DESCRIPTION OF THE TASK
Copy the lines below back out word for word, keeping every line in its original order and changing nothing.

DATA
^^^^^^^^^^^^^^^^

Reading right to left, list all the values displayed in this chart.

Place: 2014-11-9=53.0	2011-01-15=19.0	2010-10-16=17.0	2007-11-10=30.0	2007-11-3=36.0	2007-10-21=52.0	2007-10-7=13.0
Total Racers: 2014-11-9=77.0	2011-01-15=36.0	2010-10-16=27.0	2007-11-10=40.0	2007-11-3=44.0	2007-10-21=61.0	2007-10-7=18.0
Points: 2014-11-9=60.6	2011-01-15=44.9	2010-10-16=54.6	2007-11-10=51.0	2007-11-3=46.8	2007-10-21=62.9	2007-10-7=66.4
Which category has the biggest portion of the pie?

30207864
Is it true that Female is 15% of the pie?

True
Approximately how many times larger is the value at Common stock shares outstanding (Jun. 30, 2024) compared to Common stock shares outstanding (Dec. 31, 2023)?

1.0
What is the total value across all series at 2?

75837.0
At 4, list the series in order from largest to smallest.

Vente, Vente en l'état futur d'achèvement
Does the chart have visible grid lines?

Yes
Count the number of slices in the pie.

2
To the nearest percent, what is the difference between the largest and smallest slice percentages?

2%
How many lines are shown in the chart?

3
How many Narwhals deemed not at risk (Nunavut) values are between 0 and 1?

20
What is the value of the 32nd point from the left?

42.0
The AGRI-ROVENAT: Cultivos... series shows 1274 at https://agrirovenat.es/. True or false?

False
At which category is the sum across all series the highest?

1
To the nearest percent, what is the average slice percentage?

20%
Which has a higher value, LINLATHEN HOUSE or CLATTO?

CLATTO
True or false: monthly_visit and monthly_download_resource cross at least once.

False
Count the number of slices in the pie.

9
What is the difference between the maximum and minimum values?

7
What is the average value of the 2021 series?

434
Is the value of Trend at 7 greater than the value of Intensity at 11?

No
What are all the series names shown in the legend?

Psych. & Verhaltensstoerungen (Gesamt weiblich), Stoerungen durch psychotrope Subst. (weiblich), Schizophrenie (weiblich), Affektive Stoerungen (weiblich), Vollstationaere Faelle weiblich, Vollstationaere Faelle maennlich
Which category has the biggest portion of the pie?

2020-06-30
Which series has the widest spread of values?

^^^^^^^^^^^^^^^^

OUTPUT BELOW
Reading right to left, list all the values displayed in this chart.

Place: 2014-11-9=53.0	2011-01-15=19.0	2010-10-16=17.0	2007-11-10=30.0	2007-11-3=36.0	2007-10-21=52.0	2007-10-7=13.0
Total Racers: 2014-11-9=77.0	2011-01-15=36.0	2010-10-16=27.0	2007-11-10=40.0	2007-11-3=44.0	2007-10-21=61.0	2007-10-7=18.0
Points: 2014-11-9=60.6	2011-01-15=44.9	2010-10-16=54.6	2007-11-10=51.0	2007-11-3=46.8	2007-10-21=62.9	2007-10-7=66.4
Which category has the biggest portion of the pie?

30207864
Is it true that Female is 15% of the pie?

True
Approximately how many times larger is the value at Common stock shares outstanding (Jun. 30, 2024) compared to Common stock shares outstanding (Dec. 31, 2023)?

1.0
What is the total value across all series at 2?

75837.0
At 4, list the series in order from largest to smallest.

Vente, Vente en l'état futur d'achèvement
Does the chart have visible grid lines?

Yes
Count the number of slices in the pie.

2
To the nearest percent, what is the difference between the largest and smallest slice percentages?

2%
How many lines are shown in the chart?

3
How many Narwhals deemed not at risk (Nunavut) values are between 0 and 1?

20
What is the value of the 32nd point from the left?

42.0
The AGRI-ROVENAT: Cultivos... series shows 1274 at https://agrirovenat.es/. True or false?

False
At which category is the sum across all series the highest?

1
To the nearest percent, what is the average slice percentage?

20%
Which has a higher value, LINLATHEN HOUSE or CLATTO?

CLATTO
True or false: monthly_visit and monthly_download_resource cross at least once.

False
Count the number of slices in the pie.

9
What is the difference between the maximum and minimum values?

7
What is the average value of the 2021 series?

434
Is the value of Trend at 7 greater than the value of Intensity at 11?

No
What are all the series names shown in the legend?

Psych. & Verhaltensstoerungen (Gesamt weiblich), Stoerungen durch psychotrope Subst. (weiblich), Schizophrenie (weiblich), Affektive Stoerungen (weiblich), Vollstationaere Faelle weiblich, Vollstationaere Faelle maennlich
Which category has the biggest portion of the pie?

2020-06-30
Which series has the widest spread of values?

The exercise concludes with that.